Passage provided:

[Start of section]

I was away in Ireland for a month and when i came back the place was full of moths. I was swatting loads every day. Luckily the plague of flesh flies took my mind off them. Then of course there was the dead pigeon in the roof space, killed by a rat which the flesh flies had been feeding off and breeding in.

A visit from environmental health later and i find out about the woodworm in my windows. But it's ok cos it's coming into giant house spider season soon, so they should take care of any remaining flesh flies, the carpet beetles eat the woodworm and moths then the huntsman and pholcius/daddy long legs spiders should take care of the giant house spiders.

I should write my own book on organic bug management.

(Yes, i am just as much, if not even more horrified than you probably are by reading this lol)


Wanna borrow my big ole can of bug spray lol?


----------



## Abby (Jul 30, 2010)

I had and have moths. They stink to have and are really difficult to get rid of unfortunately. :/ Get moth traps and kill them any time you see one. That's what we do and it helps.


----------



## sunnysmom (Sep 23, 2011)

Thanks all. We took down the border in the kitchen- and no moths. I really thought that was the source of where the eggs were being laid. We can't take the wallpaper down until next week, as I have to get Sunny out of the house to paint the kitchen. I will try the other suggestions too and will make a trip to get oils, etc. I do have moth traps and they definitely help with the moths. Our main problem now is the larvae. Little worms. Ugh.


----------



## Gingershine12 (Jul 1, 2013)

I have a HUGE moth problem at my house. They're everywhere and I can't seem to get rid of them.


----------



## sunnysmom (Sep 23, 2011)

Gingershine12 said:


> I have a HUGE moth problem at my house. They're everywhere and I can't seem to get rid of them.

[End of section]

Supplied data:
[Start of section]

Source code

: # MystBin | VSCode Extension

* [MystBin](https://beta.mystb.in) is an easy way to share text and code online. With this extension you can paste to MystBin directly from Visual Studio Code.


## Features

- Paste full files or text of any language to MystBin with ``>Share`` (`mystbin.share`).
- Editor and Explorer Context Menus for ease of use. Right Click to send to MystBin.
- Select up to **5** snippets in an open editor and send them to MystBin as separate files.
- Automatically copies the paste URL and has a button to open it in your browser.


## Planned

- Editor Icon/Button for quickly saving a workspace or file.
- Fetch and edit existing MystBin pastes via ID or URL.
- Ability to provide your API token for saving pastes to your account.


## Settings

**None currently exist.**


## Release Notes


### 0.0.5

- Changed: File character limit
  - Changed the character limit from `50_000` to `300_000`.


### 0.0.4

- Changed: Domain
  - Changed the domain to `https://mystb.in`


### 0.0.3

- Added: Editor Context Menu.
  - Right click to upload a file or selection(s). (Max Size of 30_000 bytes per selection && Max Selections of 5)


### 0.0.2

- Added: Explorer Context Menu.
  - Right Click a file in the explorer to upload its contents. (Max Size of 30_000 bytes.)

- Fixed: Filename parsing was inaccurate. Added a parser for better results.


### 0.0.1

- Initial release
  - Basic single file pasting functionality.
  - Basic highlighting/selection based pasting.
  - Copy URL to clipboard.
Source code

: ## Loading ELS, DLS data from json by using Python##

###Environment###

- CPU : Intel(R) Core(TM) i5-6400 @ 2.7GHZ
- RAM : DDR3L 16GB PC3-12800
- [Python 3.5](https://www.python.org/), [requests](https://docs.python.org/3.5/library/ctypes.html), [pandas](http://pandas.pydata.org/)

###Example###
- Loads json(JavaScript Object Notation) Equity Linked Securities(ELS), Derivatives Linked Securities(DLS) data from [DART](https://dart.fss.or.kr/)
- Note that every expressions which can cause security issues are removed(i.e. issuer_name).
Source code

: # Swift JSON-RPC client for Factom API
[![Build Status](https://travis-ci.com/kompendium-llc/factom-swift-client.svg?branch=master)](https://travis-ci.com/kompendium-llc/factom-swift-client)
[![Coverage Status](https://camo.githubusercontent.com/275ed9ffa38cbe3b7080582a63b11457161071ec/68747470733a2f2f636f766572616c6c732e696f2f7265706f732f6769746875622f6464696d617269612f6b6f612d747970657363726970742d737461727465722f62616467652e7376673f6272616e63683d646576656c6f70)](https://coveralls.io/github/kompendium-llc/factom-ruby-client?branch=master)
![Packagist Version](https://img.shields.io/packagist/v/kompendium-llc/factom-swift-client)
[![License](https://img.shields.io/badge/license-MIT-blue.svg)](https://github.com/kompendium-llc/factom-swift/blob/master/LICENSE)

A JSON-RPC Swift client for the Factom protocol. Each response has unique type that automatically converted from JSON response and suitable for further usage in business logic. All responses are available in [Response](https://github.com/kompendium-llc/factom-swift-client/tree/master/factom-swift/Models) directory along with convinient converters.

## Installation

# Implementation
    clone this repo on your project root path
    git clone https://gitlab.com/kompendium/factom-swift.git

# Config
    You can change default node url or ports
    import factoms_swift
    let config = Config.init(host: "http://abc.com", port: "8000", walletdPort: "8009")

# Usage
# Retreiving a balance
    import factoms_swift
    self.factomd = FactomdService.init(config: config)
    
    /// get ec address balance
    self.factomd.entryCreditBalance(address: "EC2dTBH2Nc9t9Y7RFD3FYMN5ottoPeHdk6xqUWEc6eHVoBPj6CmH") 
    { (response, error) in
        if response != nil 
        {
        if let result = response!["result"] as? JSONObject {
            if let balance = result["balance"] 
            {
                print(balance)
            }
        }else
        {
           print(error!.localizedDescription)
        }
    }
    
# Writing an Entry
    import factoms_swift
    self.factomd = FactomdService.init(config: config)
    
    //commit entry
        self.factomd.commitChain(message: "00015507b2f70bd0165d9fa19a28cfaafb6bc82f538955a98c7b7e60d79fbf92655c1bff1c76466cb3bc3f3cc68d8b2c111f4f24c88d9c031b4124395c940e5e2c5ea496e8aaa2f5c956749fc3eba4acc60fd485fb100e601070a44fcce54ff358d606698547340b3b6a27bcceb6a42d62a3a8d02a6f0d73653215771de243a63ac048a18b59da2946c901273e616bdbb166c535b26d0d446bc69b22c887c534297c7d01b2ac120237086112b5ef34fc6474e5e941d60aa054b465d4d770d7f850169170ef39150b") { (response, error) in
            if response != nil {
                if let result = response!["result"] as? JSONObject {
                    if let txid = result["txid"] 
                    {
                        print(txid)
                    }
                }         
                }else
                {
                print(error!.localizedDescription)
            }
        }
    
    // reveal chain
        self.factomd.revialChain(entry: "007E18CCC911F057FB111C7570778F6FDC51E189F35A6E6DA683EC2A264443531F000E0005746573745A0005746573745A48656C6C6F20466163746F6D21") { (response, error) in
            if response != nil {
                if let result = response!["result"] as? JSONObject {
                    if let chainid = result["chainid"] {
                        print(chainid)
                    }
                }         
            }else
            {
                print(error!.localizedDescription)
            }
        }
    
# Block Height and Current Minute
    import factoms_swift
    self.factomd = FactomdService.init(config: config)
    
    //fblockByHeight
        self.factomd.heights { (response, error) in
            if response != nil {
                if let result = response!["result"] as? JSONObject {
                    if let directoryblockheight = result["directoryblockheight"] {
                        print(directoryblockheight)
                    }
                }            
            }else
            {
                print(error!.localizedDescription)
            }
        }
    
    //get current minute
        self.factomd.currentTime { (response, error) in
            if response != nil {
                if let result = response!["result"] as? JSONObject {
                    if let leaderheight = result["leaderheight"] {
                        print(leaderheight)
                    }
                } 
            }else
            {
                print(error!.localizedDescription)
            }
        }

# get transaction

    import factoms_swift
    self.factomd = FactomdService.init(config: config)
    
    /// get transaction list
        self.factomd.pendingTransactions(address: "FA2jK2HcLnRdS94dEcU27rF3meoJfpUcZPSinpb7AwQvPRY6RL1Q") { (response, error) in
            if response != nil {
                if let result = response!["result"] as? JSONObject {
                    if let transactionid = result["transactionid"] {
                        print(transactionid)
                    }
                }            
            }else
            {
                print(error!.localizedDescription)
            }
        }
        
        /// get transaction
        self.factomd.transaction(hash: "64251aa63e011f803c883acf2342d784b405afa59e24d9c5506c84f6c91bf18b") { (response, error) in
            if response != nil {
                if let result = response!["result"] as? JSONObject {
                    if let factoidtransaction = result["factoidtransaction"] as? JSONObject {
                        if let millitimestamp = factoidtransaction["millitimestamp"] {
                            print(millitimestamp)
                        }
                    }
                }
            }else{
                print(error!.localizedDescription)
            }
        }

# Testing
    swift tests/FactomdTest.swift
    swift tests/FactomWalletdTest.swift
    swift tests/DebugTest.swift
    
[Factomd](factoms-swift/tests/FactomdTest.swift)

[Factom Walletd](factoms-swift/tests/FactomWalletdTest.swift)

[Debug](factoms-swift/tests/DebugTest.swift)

[End of section]

To-do item: Translate this sentence from the forum thread on household moths into Spanish: "I do have moth traps and they definitely help with the moths."

Reply to the task: Sí tengo trampas para polillas y definitivamente ayudan con las polillas.